Given records:

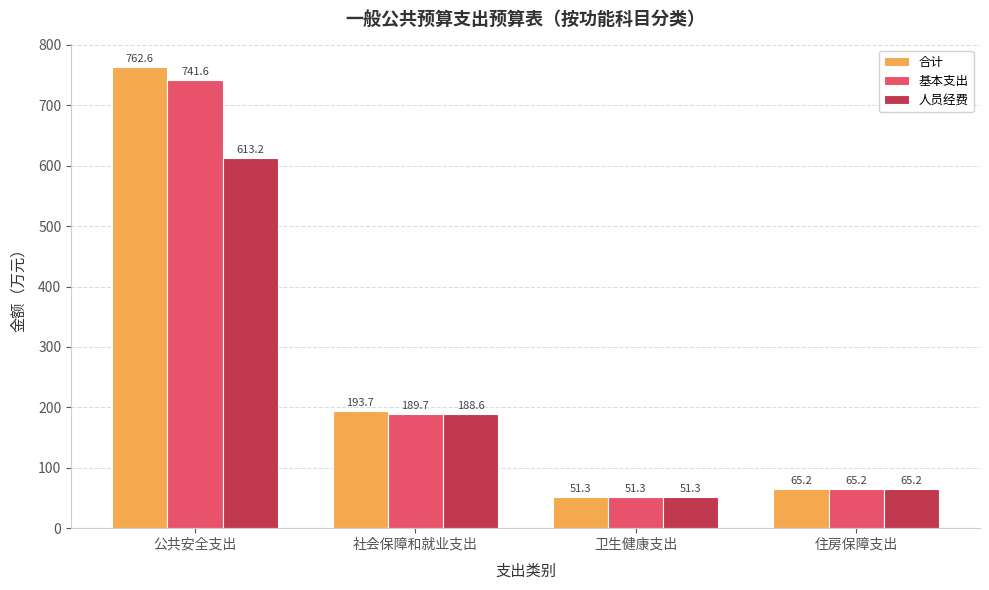

How many data points does each series have?

4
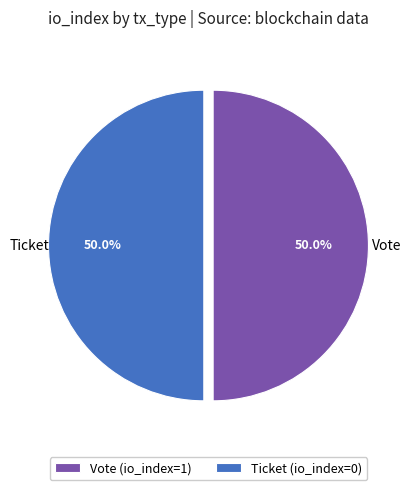

Approximately how many times larger is the value at Ticket (io_index=0) compared to Vote (io_index=1)?

1.0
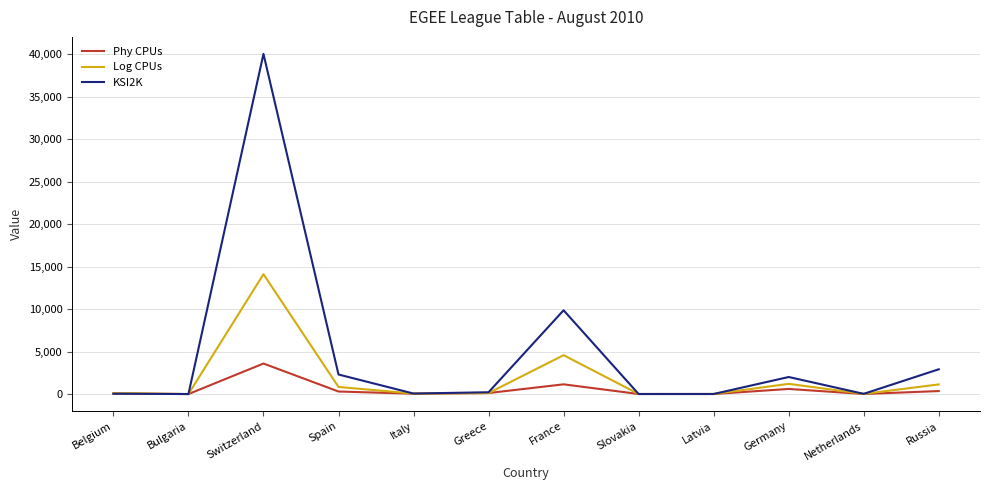

Rank the series by their maximum value, from highest to lowest.

KSI2K, Log CPUs, Phy CPUs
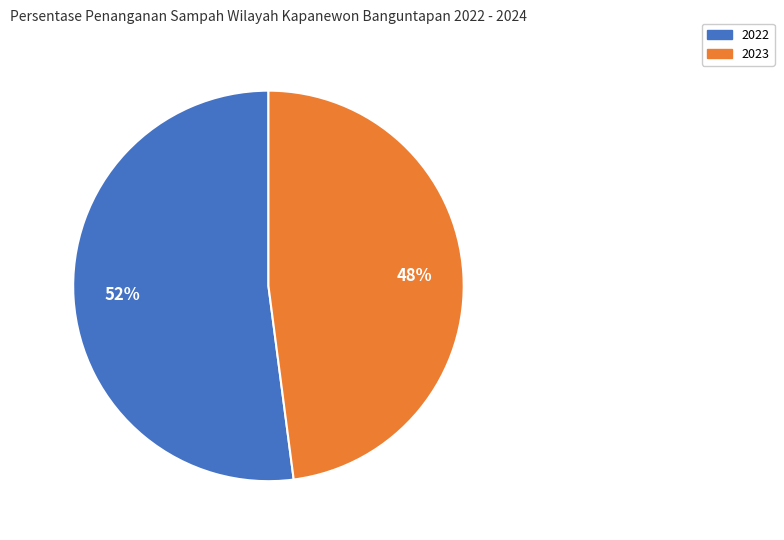

Count the number of slices in the pie.

2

Task goal: From the rows above, copy every line that contains the string "series". Treat case as significant.

Your response:
How many data points does each series have?
Rank the series by their maximum value, from highest to lowest.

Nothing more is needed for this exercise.